Bacterial communities associated with apical periodontitis and dental implant failure.

Author information

1
Institute of Dental Research, The Westmead Institute for Medical Research and Centre for Oral Health, Westmead, NSW, Australia.
2
Faculty of Dentistry, University of Sydney, Sydney, NSW, Australia.
3
School of Medical Science, University of Sydney, Sydney, NSW, Australia.
4
School of Life and Environmental Sciences, University of Sydney, Sydney, NSW, Australia; nicholas.coleman@sydney.edu.au.

Abstract

BACKGROUND:

Previously, we demonstrated that bacteria reside in apparently healed alveolar bone, using culture and Sanger sequencing techniques. Bacteria in apparently healed alveolar bone may have a role in peri-implantitis and dental implant failure.

OBJECTIVE:

To compare bacterial communities associated with apical periodontitis, those colonising a failed implant and alveolar bone with reference biofilm samples from healthy teeth.

METHODS AND RESULTS:

The study consisted of 196 samples collected from 40 patients undergoing routine dental implant insertion or rehabilitation.
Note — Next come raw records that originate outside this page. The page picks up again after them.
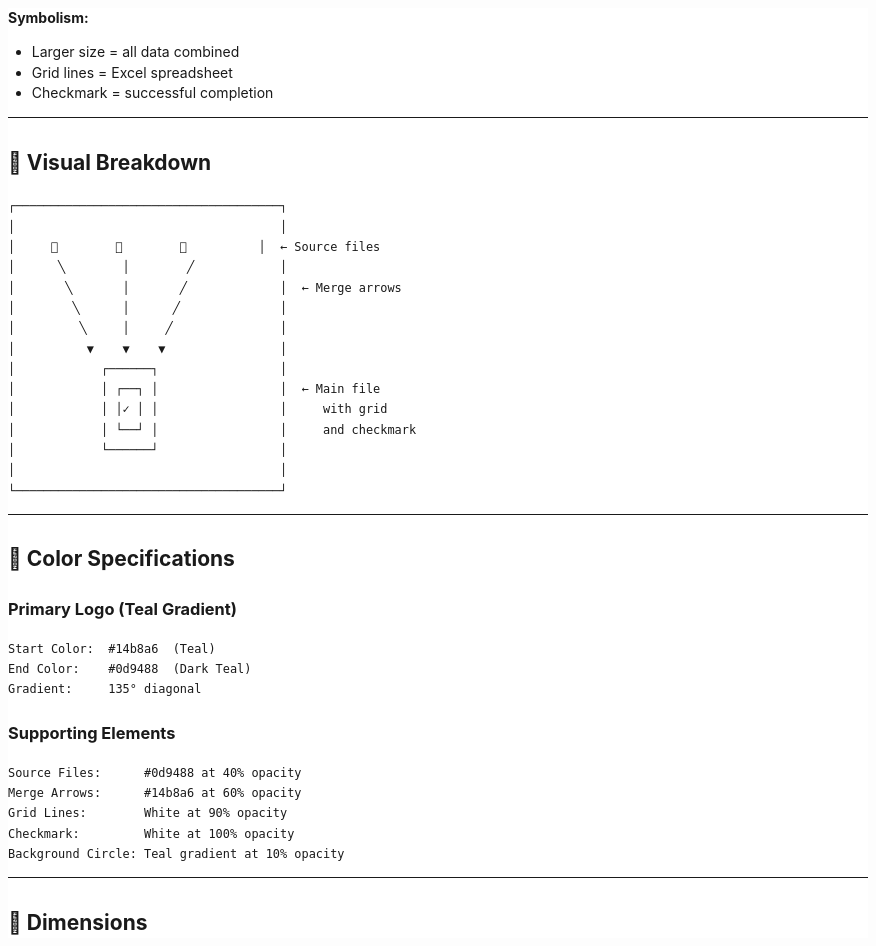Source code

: **Symbolism:** 
- Larger size = all data combined
- Grid lines = Excel spreadsheet
- Checkmark = successful completion

---

## 🎨 Visual Breakdown

```
┌─────────────────────────────────────┐
│                                     │
│     📄        📄        📄          │  ← Source files
│      ╲        │        ╱            │
│       ╲       │       ╱             │  ← Merge arrows
│        ╲      │      ╱              │
│         ╲     │     ╱               │
│          ▼    ▼    ▼                │
│            ┌──────┐                 │
│            │ ┌──┐ │                 │  ← Main file
│            │ │✓ │ │                 │     with grid
│            │ └──┘ │                 │     and checkmark
│            └──────┘                 │
│                                     │
└─────────────────────────────────────┘
```

---

## 🌈 Color Specifications

### Primary Logo (Teal Gradient)
```
Start Color:  #14b8a6  (Teal)
End Color:    #0d9488  (Dark Teal)
Gradient:     135° diagonal
```

### Supporting Elements
```
Source Files:      #0d9488 at 40% opacity
Merge Arrows:      #14b8a6 at 60% opacity
Grid Lines:        White at 90% opacity
Checkmark:         White at 100% opacity
Background Circle: Teal gradient at 10% opacity
```

---

## 📐 Dimensions
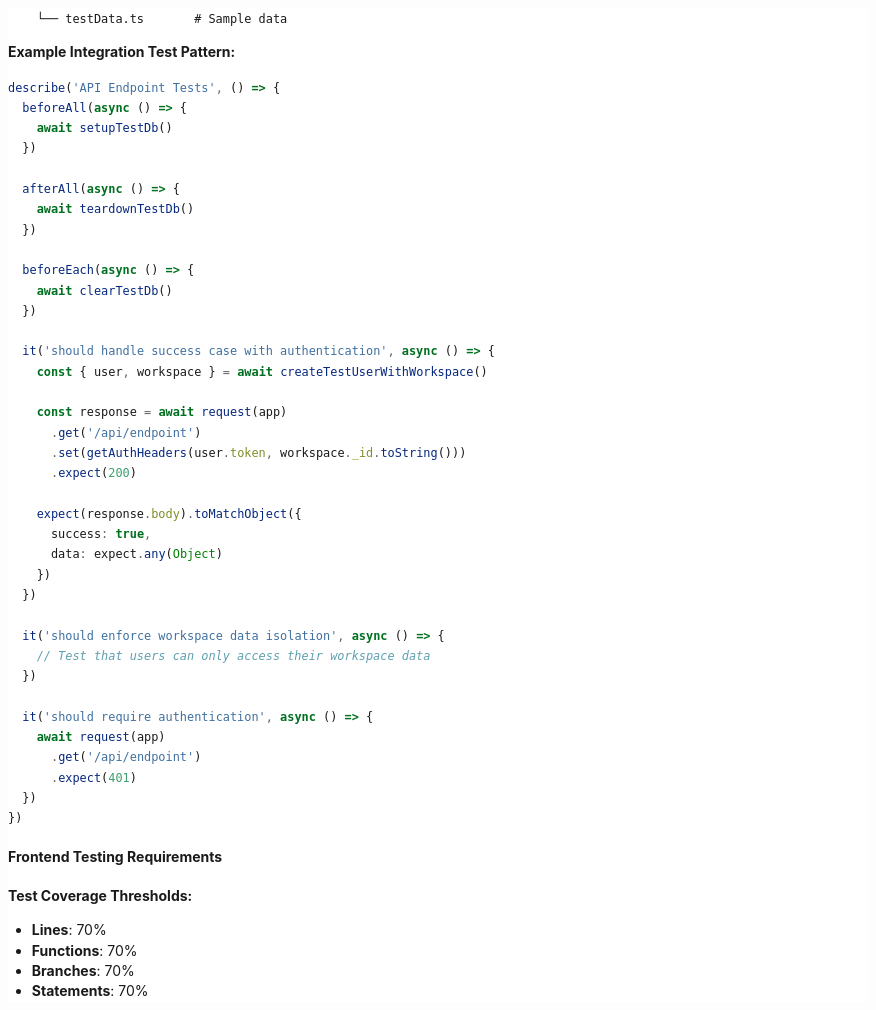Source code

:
 ```
    └── testData.ts       # Sample data
```

**Example Integration Test Pattern:**
```typescript
describe('API Endpoint Tests', () => {
  beforeAll(async () => {
    await setupTestDb()
  })

  afterAll(async () => {
    await teardownTestDb()
  })

  beforeEach(async () => {
    await clearTestDb()
  })

  it('should handle success case with authentication', async () => {
    const { user, workspace } = await createTestUserWithWorkspace()
    
    const response = await request(app)
      .get('/api/endpoint')
      .set(getAuthHeaders(user.token, workspace._id.toString()))
      .expect(200)

    expect(response.body).toMatchObject({
      success: true,
      data: expect.any(Object)
    })
  })

  it('should enforce workspace data isolation', async () => {
    // Test that users can only access their workspace data
  })

  it('should require authentication', async () => {
    await request(app)
      .get('/api/endpoint')
      .expect(401)
  })
})
```

#### **Frontend Testing Requirements**

**Test Coverage Thresholds:**
- **Lines**: 70%
- **Functions**: 70%  
- **Branches**: 70%
- **Statements**: 70%
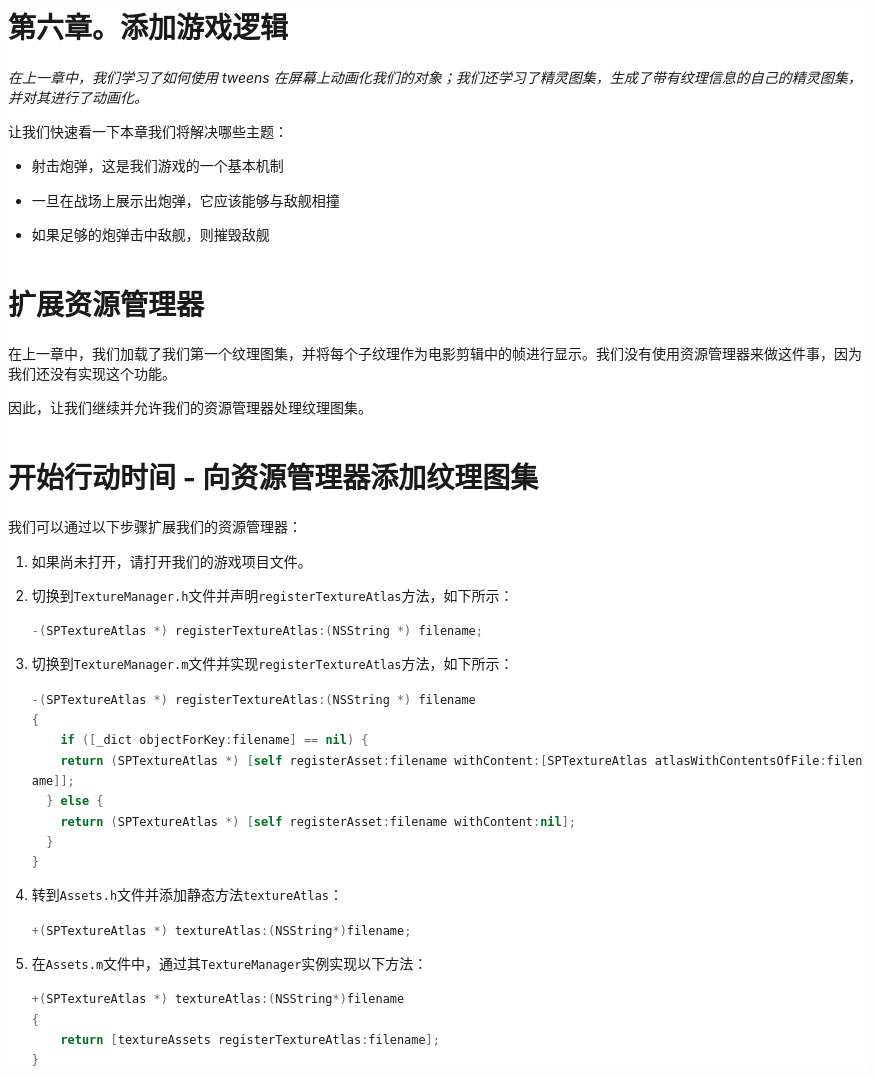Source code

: # 第六章。添加游戏逻辑

*在上一章中，我们学习了如何使用 tweens 在屏幕上动画化我们的对象；我们还学习了精灵图集，生成了带有纹理信息的自己的精灵图集，并对其进行了动画化。*

让我们快速看一下本章我们将解决哪些主题：

+   射击炮弹，这是我们游戏的一个基本机制

+   一旦在战场上展示出炮弹，它应该能够与敌舰相撞

+   如果足够的炮弹击中敌舰，则摧毁敌舰

# 扩展资源管理器

在上一章中，我们加载了我们第一个纹理图集，并将每个子纹理作为电影剪辑中的帧进行显示。我们没有使用资源管理器来做这件事，因为我们还没有实现这个功能。

因此，让我们继续并允许我们的资源管理器处理纹理图集。

# 开始行动时间 - 向资源管理器添加纹理图集

我们可以通过以下步骤扩展我们的资源管理器：

1.  如果尚未打开，请打开我们的游戏项目文件。

1.  切换到`TextureManager.h`文件并声明`registerTextureAtlas`方法，如下所示：

    ```swift
    -(SPTextureAtlas *) registerTextureAtlas:(NSString *) filename;
    ```

1.  切换到`TextureManager.m`文件并实现`registerTextureAtlas`方法，如下所示：

    ```swift
    -(SPTextureAtlas *) registerTextureAtlas:(NSString *) filename
    {
        if ([_dict objectForKey:filename] == nil) {
        return (SPTextureAtlas *) [self registerAsset:filename withContent:[SPTextureAtlas atlasWithContentsOfFile:filename]];
      } else {
        return (SPTextureAtlas *) [self registerAsset:filename withContent:nil];
      }
    }
    ```

1.  转到`Assets.h`文件并添加静态方法`textureAtlas`：

    ```swift
    +(SPTextureAtlas *) textureAtlas:(NSString*)filename;
    ```

1.  在`Assets.m`文件中，通过其`TextureManager`实例实现以下方法：

    ```swift
    +(SPTextureAtlas *) textureAtlas:(NSString*)filename
    {
        return [textureAssets registerTextureAtlas:filename];
    }
    ```
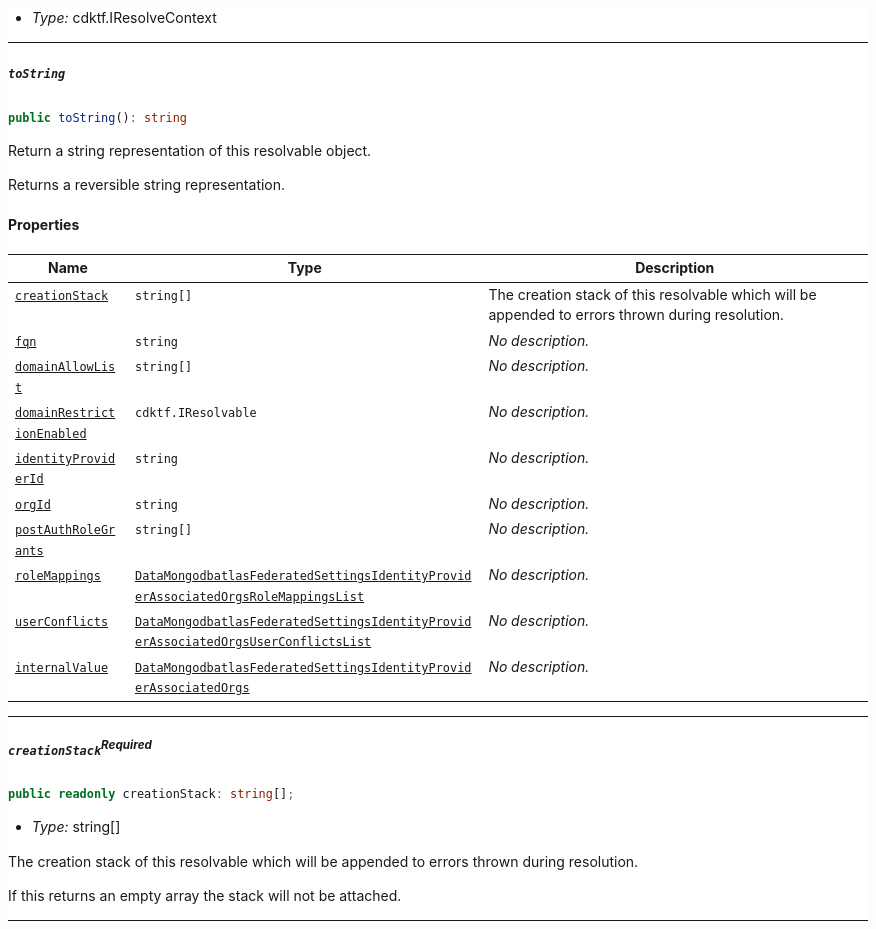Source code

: - *Type:* cdktf.IResolveContext

---

##### `toString` <a name="toString" id="@cdktf/provider-mongodbatlas.dataMongodbatlasFederatedSettingsIdentityProvider.DataMongodbatlasFederatedSettingsIdentityProviderAssociatedOrgsOutputReference.toString"></a>

```typescript
public toString(): string
```

Return a string representation of this resolvable object.

Returns a reversible string representation.


#### Properties <a name="Properties" id="Properties"></a>

| **Name** | **Type** | **Description** |
| --- | --- | --- |
| <code><a href="#@cdktf/provider-mongodbatlas.dataMongodbatlasFederatedSettingsIdentityProvider.DataMongodbatlasFederatedSettingsIdentityProviderAssociatedOrgsOutputReference.property.creationStack">creationStack</a></code> | <code>string[]</code> | The creation stack of this resolvable which will be appended to errors thrown during resolution. |
| <code><a href="#@cdktf/provider-mongodbatlas.dataMongodbatlasFederatedSettingsIdentityProvider.DataMongodbatlasFederatedSettingsIdentityProviderAssociatedOrgsOutputReference.property.fqn">fqn</a></code> | <code>string</code> | *No description.* |
| <code><a href="#@cdktf/provider-mongodbatlas.dataMongodbatlasFederatedSettingsIdentityProvider.DataMongodbatlasFederatedSettingsIdentityProviderAssociatedOrgsOutputReference.property.domainAllowList">domainAllowList</a></code> | <code>string[]</code> | *No description.* |
| <code><a href="#@cdktf/provider-mongodbatlas.dataMongodbatlasFederatedSettingsIdentityProvider.DataMongodbatlasFederatedSettingsIdentityProviderAssociatedOrgsOutputReference.property.domainRestrictionEnabled">domainRestrictionEnabled</a></code> | <code>cdktf.IResolvable</code> | *No description.* |
| <code><a href="#@cdktf/provider-mongodbatlas.dataMongodbatlasFederatedSettingsIdentityProvider.DataMongodbatlasFederatedSettingsIdentityProviderAssociatedOrgsOutputReference.property.identityProviderId">identityProviderId</a></code> | <code>string</code> | *No description.* |
| <code><a href="#@cdktf/provider-mongodbatlas.dataMongodbatlasFederatedSettingsIdentityProvider.DataMongodbatlasFederatedSettingsIdentityProviderAssociatedOrgsOutputReference.property.orgId">orgId</a></code> | <code>string</code> | *No description.* |
| <code><a href="#@cdktf/provider-mongodbatlas.dataMongodbatlasFederatedSettingsIdentityProvider.DataMongodbatlasFederatedSettingsIdentityProviderAssociatedOrgsOutputReference.property.postAuthRoleGrants">postAuthRoleGrants</a></code> | <code>string[]</code> | *No description.* |
| <code><a href="#@cdktf/provider-mongodbatlas.dataMongodbatlasFederatedSettingsIdentityProvider.DataMongodbatlasFederatedSettingsIdentityProviderAssociatedOrgsOutputReference.property.roleMappings">roleMappings</a></code> | <code><a href="#@cdktf/provider-mongodbatlas.dataMongodbatlasFederatedSettingsIdentityProvider.DataMongodbatlasFederatedSettingsIdentityProviderAssociatedOrgsRoleMappingsList">DataMongodbatlasFederatedSettingsIdentityProviderAssociatedOrgsRoleMappingsList</a></code> | *No description.* |
| <code><a href="#@cdktf/provider-mongodbatlas.dataMongodbatlasFederatedSettingsIdentityProvider.DataMongodbatlasFederatedSettingsIdentityProviderAssociatedOrgsOutputReference.property.userConflicts">userConflicts</a></code> | <code><a href="#@cdktf/provider-mongodbatlas.dataMongodbatlasFederatedSettingsIdentityProvider.DataMongodbatlasFederatedSettingsIdentityProviderAssociatedOrgsUserConflictsList">DataMongodbatlasFederatedSettingsIdentityProviderAssociatedOrgsUserConflictsList</a></code> | *No description.* |
| <code><a href="#@cdktf/provider-mongodbatlas.dataMongodbatlasFederatedSettingsIdentityProvider.DataMongodbatlasFederatedSettingsIdentityProviderAssociatedOrgsOutputReference.property.internalValue">internalValue</a></code> | <code><a href="#@cdktf/provider-mongodbatlas.dataMongodbatlasFederatedSettingsIdentityProvider.DataMongodbatlasFederatedSettingsIdentityProviderAssociatedOrgs">DataMongodbatlasFederatedSettingsIdentityProviderAssociatedOrgs</a></code> | *No description.* |

---

##### `creationStack`<sup>Required</sup> <a name="creationStack" id="@cdktf/provider-mongodbatlas.dataMongodbatlasFederatedSettingsIdentityProvider.DataMongodbatlasFederatedSettingsIdentityProviderAssociatedOrgsOutputReference.property.creationStack"></a>

```typescript
public readonly creationStack: string[];
```

- *Type:* string[]

The creation stack of this resolvable which will be appended to errors thrown during resolution.

If this returns an empty array the stack will not be attached.

---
The bacterial 16S ribosomal DNA sequences were amplified. Samples yielding sufficient polymerase chain reaction product for further molecular analyses were subjected to terminal restriction fragment length polymorphism (T-RFLP; 31 samples) and next generation DNA sequencing (454 GS FLX Titanium; 8 samples). T-RFLP analysis revealed that the bacterial communities in diseased tissues were more similar to each other (p<0.049) than those from the healthy reference samples. Next generation sequencing detected 13 bacterial phyla and 373 putative bacterial species, revealing an increased abundance of Gram-negative [Prevotella, Fusobacterium (p<0.004), Treponema, Veillonellaceae, TG5 (Synergistetes)] bacteria and a decreased abundance of Gram-positive [(Actinomyces, Corynebacterium (p<0.008)] bacteria in the diseased tissue samples (n=5) relative to reference supragingival healthy samples (n=3).

CONCLUSION:

Increased abundances of Prevotella, Fusobacterium and TG5 (Synergistetes) were associated with apical periodontitis and a failed implant. A larger sample set is needed to confirm these trends and to better define the processes of bacterial pathogenesis in implant failure and apical periodontitis. The application of combined culture-based, microscopic and molecular technique-based approaches is suggested for future studies.

KEYWORDS:

T-RFLP; alveolar bone; apical periodontitis; dental implant failure; oral bacterial communities; pyrosequencing

Conflict of interest statement

and funding The authors have not received any funding or benefits from industry or elsewhere to conduct this study.